BEGIN
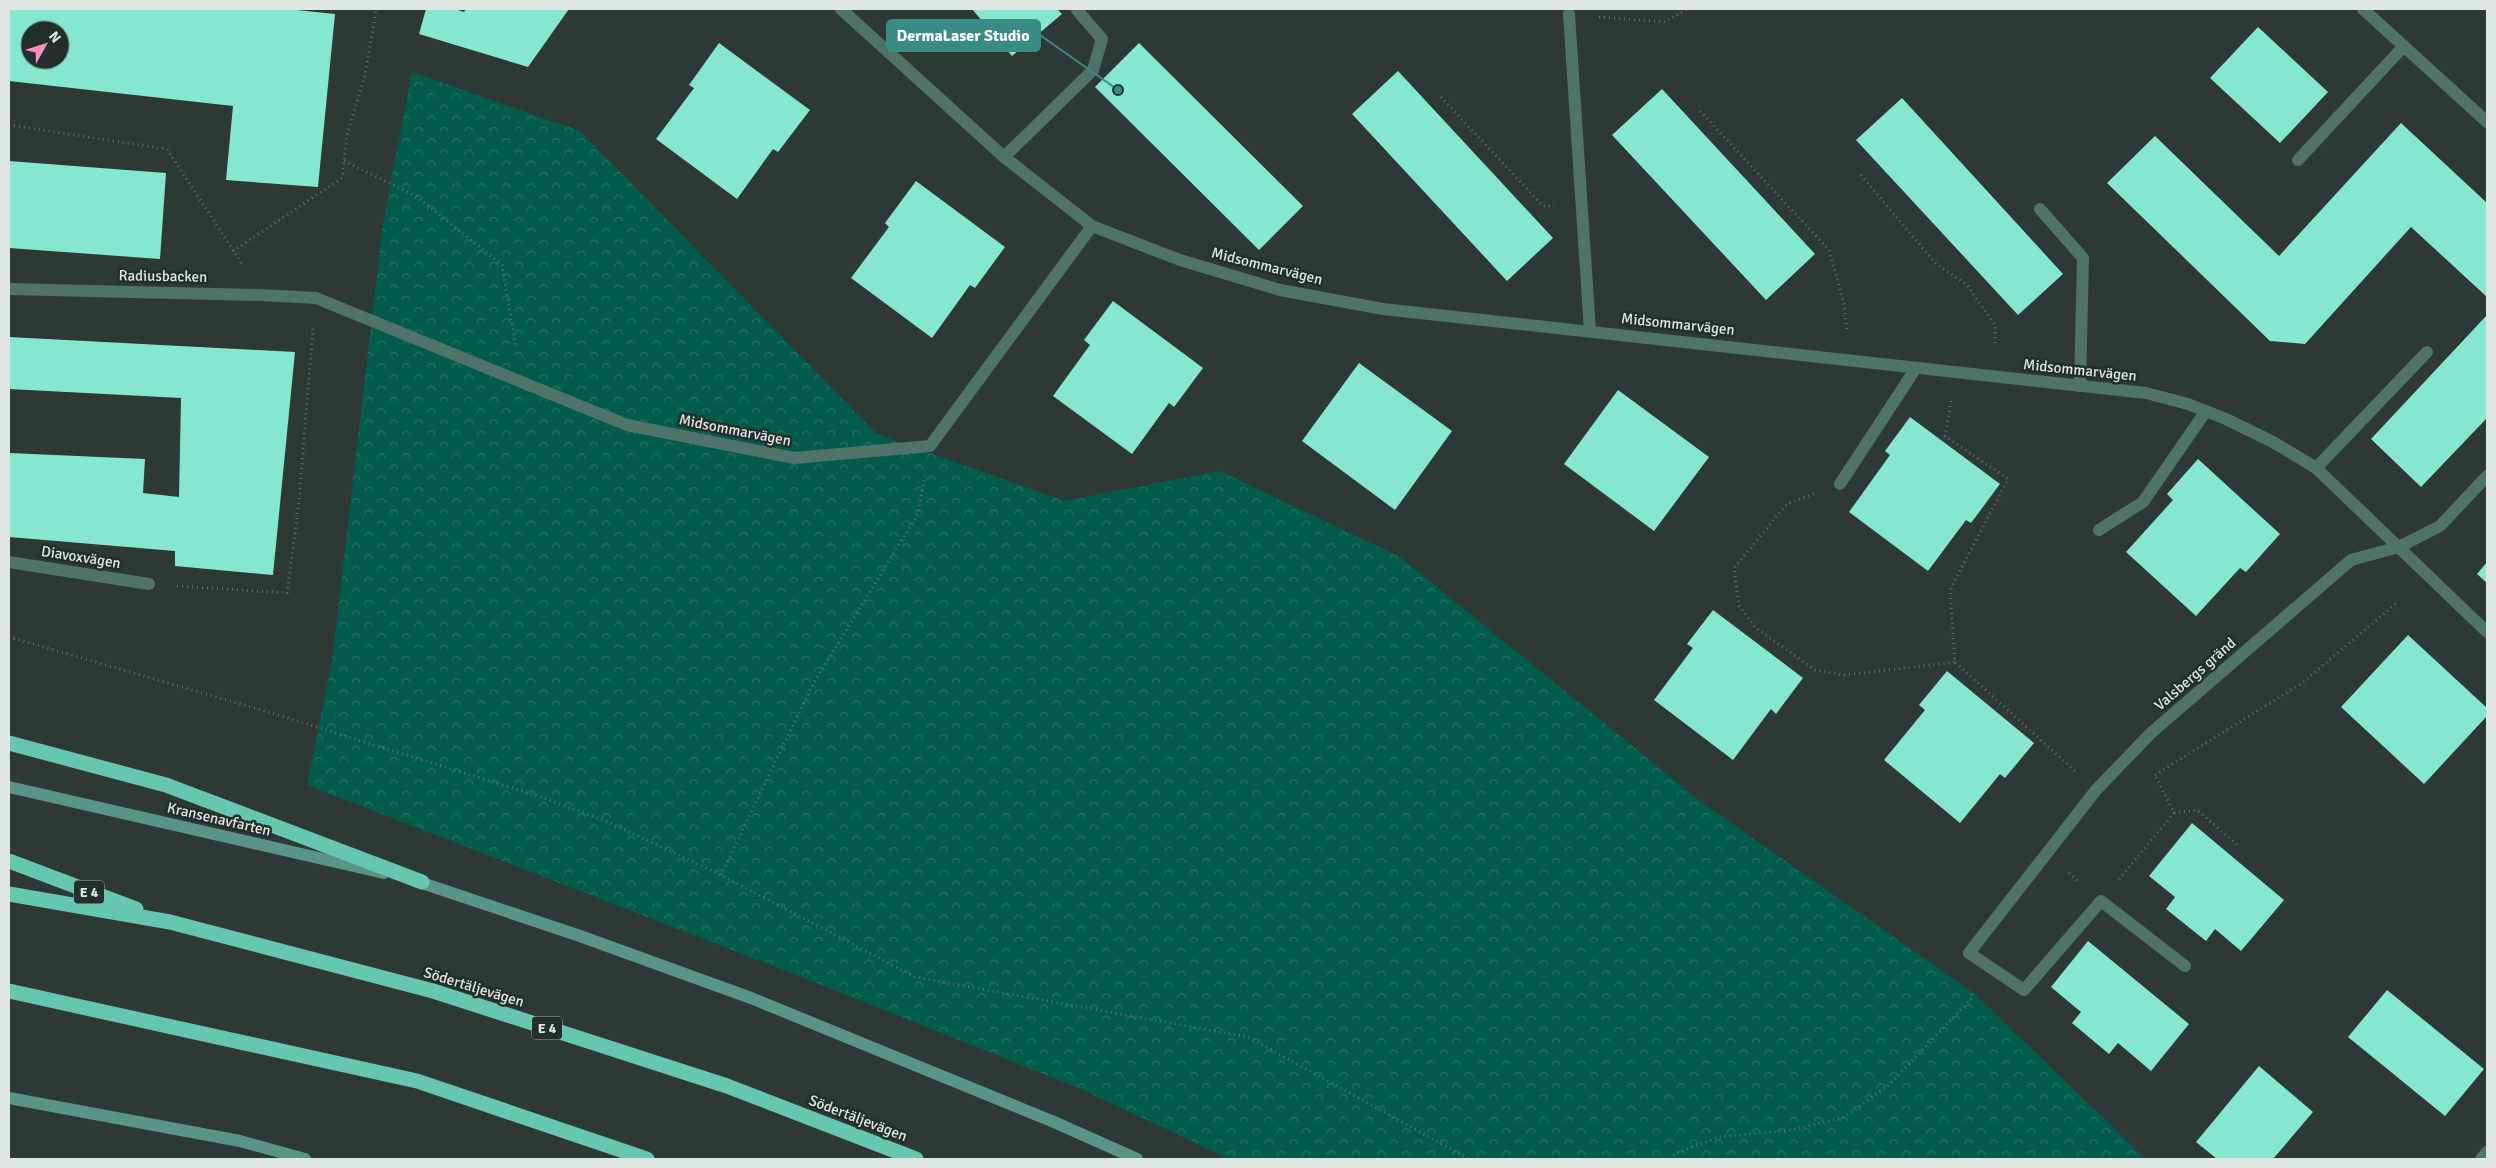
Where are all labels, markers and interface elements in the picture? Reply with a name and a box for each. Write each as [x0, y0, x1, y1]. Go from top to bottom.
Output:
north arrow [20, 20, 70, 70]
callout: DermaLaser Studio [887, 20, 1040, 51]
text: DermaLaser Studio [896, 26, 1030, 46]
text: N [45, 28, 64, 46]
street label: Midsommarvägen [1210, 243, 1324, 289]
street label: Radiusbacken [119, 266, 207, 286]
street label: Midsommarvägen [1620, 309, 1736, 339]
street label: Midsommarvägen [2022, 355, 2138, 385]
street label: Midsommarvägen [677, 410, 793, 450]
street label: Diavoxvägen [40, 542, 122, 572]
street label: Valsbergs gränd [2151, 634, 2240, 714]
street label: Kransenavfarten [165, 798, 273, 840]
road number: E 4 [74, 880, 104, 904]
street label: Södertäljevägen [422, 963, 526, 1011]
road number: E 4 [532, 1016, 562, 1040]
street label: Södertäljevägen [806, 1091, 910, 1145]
END
BEGIN
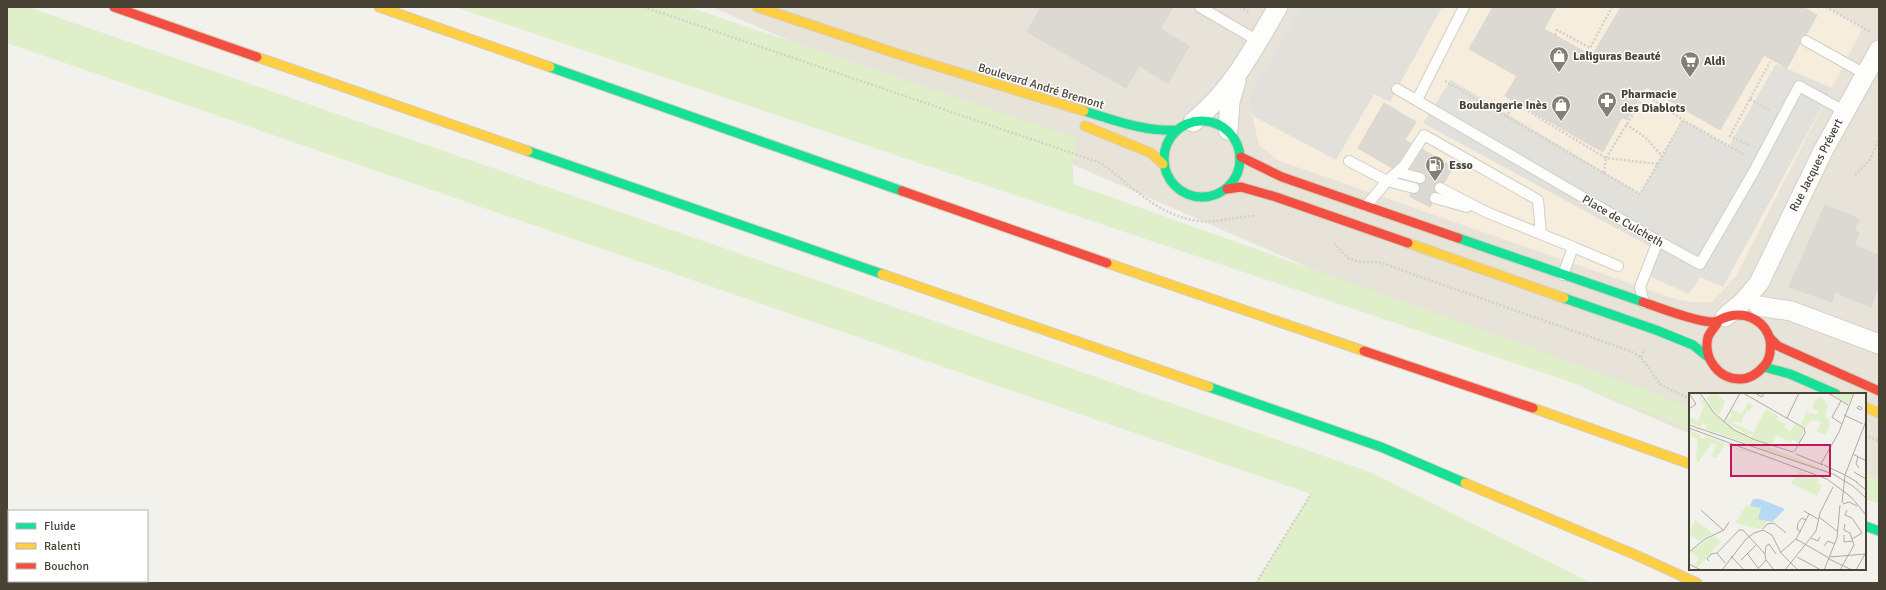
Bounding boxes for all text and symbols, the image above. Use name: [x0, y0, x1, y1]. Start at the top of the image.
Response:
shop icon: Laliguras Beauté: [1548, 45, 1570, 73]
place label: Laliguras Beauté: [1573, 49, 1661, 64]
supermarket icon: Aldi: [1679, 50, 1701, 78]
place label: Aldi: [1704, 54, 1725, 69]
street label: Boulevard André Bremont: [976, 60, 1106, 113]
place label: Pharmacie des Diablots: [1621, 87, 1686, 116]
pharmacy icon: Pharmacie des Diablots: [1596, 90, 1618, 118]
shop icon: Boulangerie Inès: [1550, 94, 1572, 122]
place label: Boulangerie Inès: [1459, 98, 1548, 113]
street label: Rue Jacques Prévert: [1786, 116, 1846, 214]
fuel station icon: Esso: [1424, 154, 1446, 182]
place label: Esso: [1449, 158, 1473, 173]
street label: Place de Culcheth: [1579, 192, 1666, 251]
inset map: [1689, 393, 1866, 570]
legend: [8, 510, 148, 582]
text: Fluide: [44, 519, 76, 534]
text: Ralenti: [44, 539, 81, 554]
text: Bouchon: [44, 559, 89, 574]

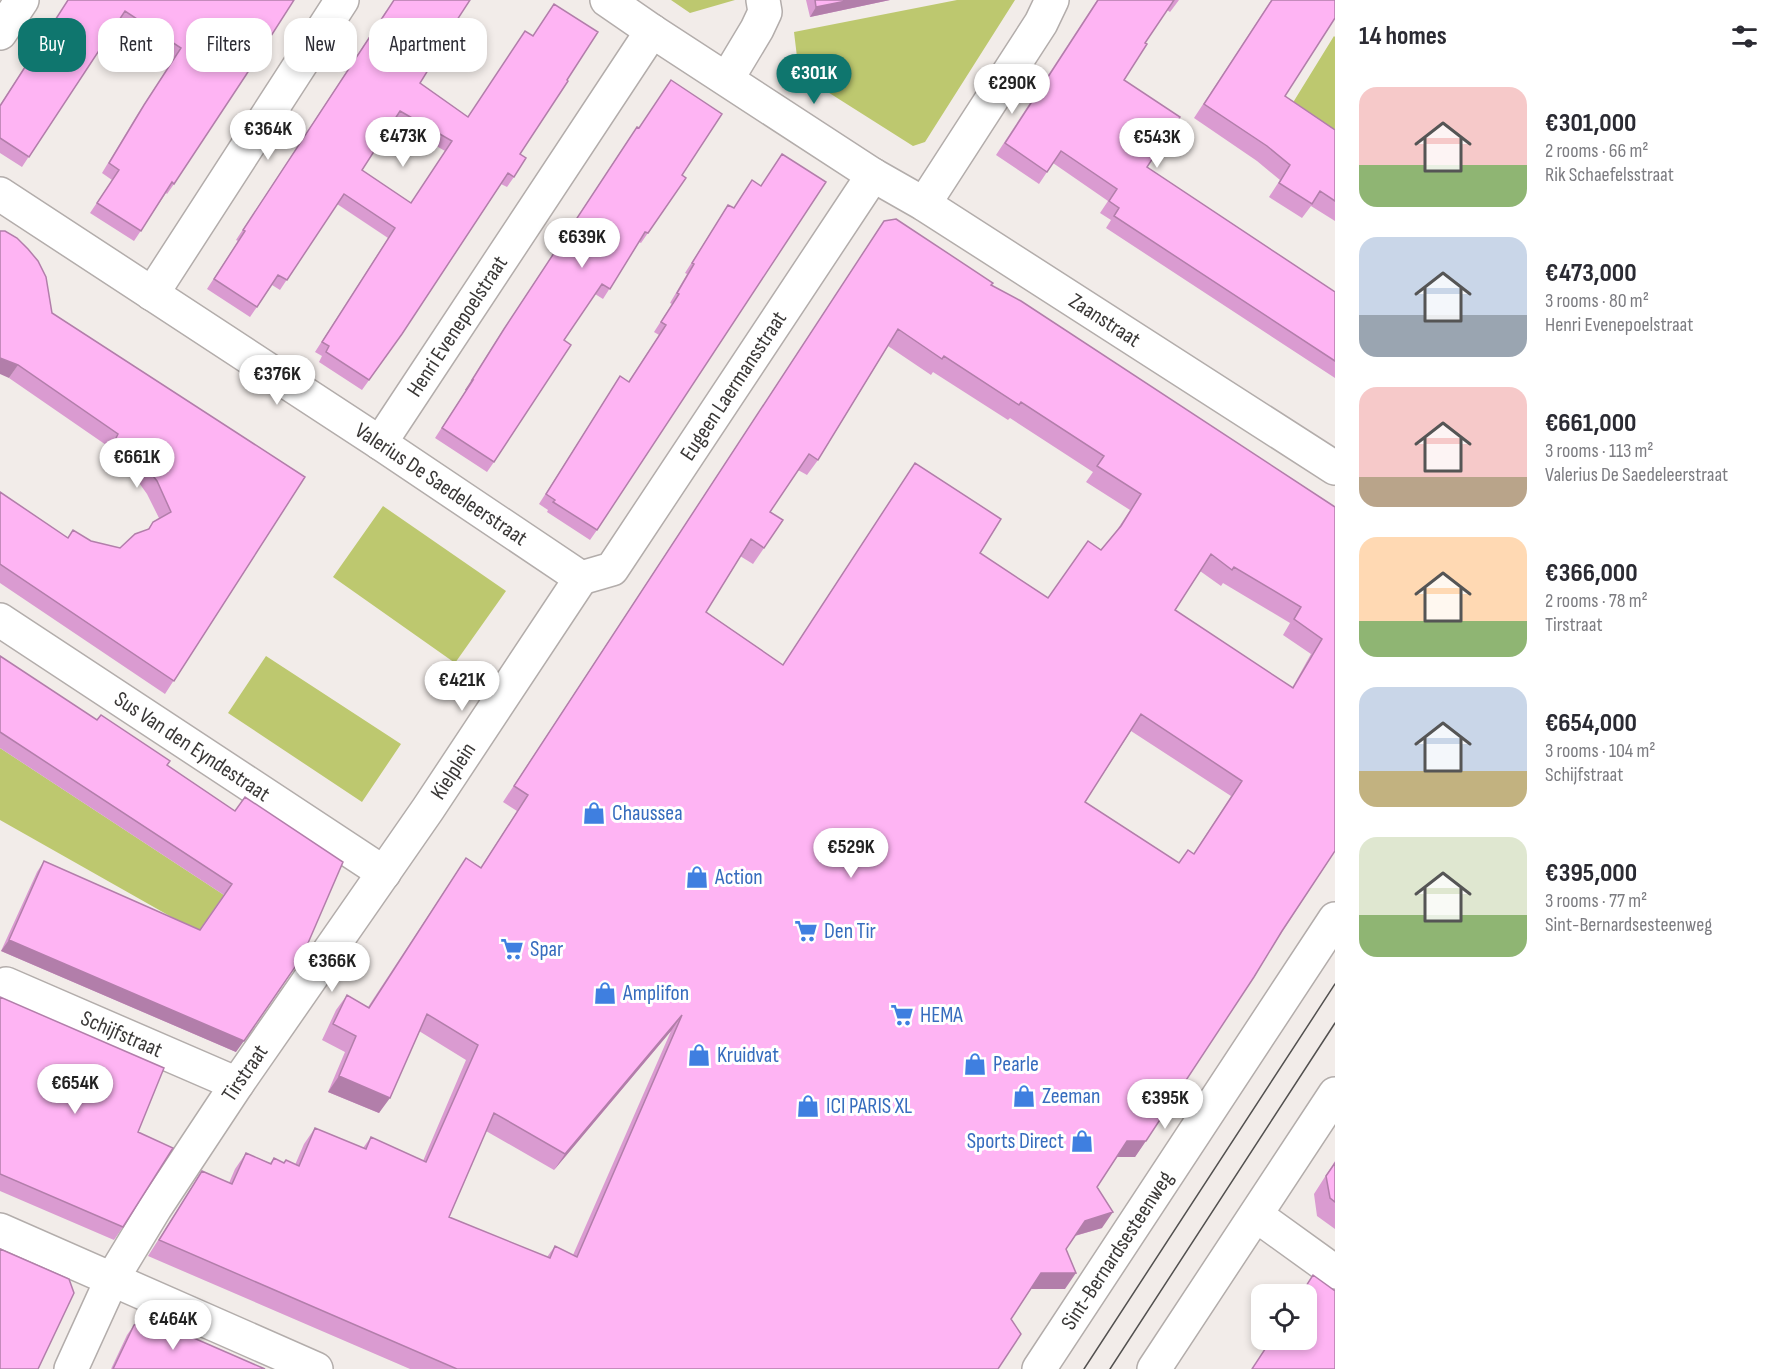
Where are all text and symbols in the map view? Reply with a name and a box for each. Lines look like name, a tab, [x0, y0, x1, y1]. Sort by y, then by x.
END
WHAT THE TASK ASKS: Pick out each line in the material containing "name".

TASK RESULT:
Where are all labels, markers and interface elements in the picture? Reply with a name and a box for each. Write each as [x0, y0, x1, y1]. Go from top to bottom.
Bounding boxes for all text and symbols, the image above. Use name: [x0, y0, x1, y1]. Start at the top of the image.
Where are all text and symbols in the map view? Reply with a name and a box for each. Lines look like name, a tab, [x0, y0, x1, y1]. Sort by y, then by x.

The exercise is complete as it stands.